EXERCISE TASK =
Please present the lines of the records as a Markdown table with the columns Row and Line, starting at the line that contains "collection date as typed: 4-Feb-03" and ending at the line that contains "name author: (Nees) Boeckeler". Number each row, and leave out any blank lines.

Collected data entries
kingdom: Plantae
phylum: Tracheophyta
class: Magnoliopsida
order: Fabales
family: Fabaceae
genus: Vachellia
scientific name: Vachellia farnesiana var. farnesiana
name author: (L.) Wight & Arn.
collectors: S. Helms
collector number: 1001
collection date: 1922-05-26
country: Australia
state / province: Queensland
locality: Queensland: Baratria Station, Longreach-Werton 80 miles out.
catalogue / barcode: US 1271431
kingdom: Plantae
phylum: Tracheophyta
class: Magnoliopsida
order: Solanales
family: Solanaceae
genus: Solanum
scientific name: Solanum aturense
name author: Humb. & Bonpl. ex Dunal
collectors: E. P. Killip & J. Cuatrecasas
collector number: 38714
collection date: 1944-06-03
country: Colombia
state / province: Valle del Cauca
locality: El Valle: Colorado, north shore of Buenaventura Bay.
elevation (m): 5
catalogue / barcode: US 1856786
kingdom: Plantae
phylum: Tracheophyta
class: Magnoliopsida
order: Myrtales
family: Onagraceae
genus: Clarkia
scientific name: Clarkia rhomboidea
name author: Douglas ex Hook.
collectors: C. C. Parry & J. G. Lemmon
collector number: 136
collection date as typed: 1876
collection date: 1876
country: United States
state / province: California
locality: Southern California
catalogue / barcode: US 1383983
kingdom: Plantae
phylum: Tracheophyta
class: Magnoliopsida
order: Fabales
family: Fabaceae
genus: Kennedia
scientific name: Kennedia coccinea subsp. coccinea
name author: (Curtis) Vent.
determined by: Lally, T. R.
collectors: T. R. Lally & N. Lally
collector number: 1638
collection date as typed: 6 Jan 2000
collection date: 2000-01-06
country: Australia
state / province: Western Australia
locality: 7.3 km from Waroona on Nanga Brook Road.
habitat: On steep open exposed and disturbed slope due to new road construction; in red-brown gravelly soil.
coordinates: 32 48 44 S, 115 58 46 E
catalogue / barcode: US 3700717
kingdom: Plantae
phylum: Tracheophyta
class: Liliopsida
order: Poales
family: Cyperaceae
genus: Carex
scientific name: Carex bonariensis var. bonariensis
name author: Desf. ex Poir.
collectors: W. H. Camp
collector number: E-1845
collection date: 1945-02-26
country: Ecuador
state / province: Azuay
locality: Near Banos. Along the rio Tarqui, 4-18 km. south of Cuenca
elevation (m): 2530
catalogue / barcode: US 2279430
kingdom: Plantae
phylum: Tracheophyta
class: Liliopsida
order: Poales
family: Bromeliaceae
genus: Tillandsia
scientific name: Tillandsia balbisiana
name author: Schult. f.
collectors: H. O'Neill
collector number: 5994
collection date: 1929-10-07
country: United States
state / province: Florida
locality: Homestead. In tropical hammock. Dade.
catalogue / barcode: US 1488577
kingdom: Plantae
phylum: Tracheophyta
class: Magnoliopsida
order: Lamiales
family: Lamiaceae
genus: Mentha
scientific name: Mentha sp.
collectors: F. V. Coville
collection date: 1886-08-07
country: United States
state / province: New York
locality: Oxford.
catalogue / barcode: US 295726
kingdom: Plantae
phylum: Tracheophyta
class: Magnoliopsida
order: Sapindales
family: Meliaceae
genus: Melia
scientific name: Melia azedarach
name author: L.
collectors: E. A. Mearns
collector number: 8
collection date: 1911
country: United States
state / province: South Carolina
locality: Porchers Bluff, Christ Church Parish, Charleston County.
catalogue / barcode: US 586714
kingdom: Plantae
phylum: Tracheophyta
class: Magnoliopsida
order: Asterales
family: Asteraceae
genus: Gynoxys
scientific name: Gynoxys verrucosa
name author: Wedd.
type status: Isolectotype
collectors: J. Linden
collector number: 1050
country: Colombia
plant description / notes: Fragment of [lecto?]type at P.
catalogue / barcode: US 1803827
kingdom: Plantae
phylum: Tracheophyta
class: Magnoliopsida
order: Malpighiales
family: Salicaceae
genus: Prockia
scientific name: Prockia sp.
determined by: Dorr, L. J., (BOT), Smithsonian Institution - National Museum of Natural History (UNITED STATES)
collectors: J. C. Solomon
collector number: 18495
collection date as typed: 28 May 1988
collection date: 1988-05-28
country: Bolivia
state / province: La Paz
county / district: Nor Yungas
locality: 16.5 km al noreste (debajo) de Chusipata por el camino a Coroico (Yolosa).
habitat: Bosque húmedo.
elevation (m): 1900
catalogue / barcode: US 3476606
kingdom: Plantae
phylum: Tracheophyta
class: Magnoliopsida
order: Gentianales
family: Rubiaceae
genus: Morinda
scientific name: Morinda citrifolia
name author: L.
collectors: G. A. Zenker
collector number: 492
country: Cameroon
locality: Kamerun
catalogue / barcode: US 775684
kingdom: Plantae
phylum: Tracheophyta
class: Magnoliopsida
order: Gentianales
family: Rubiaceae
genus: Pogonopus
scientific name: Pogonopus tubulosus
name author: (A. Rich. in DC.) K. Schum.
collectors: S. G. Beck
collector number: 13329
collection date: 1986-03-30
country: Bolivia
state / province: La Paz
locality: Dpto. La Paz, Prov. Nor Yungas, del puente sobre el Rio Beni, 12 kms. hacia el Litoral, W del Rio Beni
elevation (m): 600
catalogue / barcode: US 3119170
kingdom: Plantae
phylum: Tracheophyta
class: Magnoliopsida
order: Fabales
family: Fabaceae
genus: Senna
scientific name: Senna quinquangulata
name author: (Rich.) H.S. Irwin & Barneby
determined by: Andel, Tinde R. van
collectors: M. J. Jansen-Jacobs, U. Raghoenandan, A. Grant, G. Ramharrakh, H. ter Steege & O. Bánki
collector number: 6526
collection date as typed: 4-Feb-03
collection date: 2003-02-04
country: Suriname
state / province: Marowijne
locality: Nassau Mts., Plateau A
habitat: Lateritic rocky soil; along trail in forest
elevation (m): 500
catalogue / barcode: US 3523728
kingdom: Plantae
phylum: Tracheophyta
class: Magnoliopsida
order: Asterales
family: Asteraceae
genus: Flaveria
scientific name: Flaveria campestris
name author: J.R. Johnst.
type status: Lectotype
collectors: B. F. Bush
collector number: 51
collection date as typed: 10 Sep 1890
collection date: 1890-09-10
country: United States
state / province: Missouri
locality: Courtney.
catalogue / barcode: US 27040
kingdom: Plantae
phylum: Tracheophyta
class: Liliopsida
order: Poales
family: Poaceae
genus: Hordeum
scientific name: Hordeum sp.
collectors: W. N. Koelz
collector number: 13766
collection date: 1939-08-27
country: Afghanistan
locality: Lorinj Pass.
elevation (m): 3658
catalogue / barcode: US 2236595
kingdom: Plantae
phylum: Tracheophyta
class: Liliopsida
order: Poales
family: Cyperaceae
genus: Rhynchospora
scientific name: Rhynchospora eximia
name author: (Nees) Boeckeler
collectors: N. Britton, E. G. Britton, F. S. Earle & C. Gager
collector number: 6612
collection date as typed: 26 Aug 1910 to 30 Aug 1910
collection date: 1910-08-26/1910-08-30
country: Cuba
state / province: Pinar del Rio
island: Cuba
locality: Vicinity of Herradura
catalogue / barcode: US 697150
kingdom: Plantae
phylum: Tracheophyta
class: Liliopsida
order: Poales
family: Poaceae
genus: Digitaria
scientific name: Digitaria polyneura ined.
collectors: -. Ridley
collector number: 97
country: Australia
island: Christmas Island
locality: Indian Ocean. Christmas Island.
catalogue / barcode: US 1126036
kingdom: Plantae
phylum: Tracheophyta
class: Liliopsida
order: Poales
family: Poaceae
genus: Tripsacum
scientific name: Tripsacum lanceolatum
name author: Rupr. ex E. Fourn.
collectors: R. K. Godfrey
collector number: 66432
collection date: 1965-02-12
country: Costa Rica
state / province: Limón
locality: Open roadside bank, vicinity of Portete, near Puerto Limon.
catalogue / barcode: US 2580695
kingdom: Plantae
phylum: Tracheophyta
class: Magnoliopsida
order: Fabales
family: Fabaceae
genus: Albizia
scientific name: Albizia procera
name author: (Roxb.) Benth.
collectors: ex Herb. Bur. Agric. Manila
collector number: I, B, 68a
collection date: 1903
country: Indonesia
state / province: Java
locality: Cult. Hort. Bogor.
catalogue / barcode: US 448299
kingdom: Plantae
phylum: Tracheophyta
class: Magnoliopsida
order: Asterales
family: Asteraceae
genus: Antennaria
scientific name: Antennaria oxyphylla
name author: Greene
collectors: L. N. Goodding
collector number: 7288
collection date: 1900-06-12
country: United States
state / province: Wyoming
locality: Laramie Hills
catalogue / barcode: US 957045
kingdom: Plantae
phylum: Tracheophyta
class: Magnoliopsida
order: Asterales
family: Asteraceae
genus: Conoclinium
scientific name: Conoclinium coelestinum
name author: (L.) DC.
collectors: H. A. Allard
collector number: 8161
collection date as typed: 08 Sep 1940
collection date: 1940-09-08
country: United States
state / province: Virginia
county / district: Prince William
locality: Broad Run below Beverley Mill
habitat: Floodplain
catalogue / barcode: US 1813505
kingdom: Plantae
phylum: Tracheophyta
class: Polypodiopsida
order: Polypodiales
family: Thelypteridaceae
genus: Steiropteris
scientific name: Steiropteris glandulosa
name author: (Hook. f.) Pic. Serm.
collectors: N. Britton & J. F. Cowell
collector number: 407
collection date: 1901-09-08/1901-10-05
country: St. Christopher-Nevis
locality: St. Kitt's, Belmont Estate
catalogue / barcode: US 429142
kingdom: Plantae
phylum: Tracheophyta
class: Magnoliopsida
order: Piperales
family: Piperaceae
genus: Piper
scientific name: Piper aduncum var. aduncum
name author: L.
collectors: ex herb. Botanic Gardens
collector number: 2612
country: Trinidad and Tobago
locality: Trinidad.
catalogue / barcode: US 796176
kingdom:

TASK OUTPUT =
| Row | Line |
|---|---|
| 1 | collection date as typed: 4-Feb-03 |
| 2 | collection date: 2003-02-04 |
| 3 | country: Suriname |
| 4 | state / province: Marowijne |
| 5 | locality: Nassau Mts., Plateau A |
| 6 | habitat: Lateritic rocky soil; along trail in forest |
| 7 | elevation (m): 500 |
| 8 | catalogue / barcode: US 3523728 |
| 9 | kingdom: Plantae |
| 10 | phylum: Tracheophyta |
| 11 | class: Magnoliopsida |
| 12 | order: Asterales |
| 13 | family: Asteraceae |
| 14 | genus: Flaveria |
| 15 | scientific name: Flaveria campestris |
| 16 | name author: J.R. Johnst. |
| 17 | type status: Lectotype |
| 18 | collectors: B. F. Bush |
| 19 | collector number: 51 |
| 20 | collection date as typed: 10 Sep 1890 |
| 21 | collection date: 1890-09-10 |
| 22 | country: United States |
| 23 | state / province: Missouri |
| 24 | locality: Courtney. |
| 25 | catalogue / barcode: US 27040 |
| 26 | kingdom: Plantae |
| 27 | phylum: Tracheophyta |
| 28 | class: Liliopsida |
| 29 | order: Poales |
| 30 | family: Poaceae |
| 31 | genus: Hordeum |
| 32 | scientific name: Hordeum sp. |
| 33 | collectors: W. N. Koelz |
| 34 | collector number: 13766 |
| 35 | collection date: 1939-08-27 |
| 36 | country: Afghanistan |
| 37 | locality: Lorinj Pass. |
| 38 | elevation (m): 3658 |
| 39 | catalogue / barcode: US 2236595 |
| 40 | kingdom: Plantae |
| 41 | phylum: Tracheophyta |
| 42 | class: Liliopsida |
| 43 | order: Poales |
| 44 | family: Cyperaceae |
| 45 | genus: Rhynchospora |
| 46 | scientific name: Rhynchospora eximia |
| 47 | name author: (Nees) Boeckeler |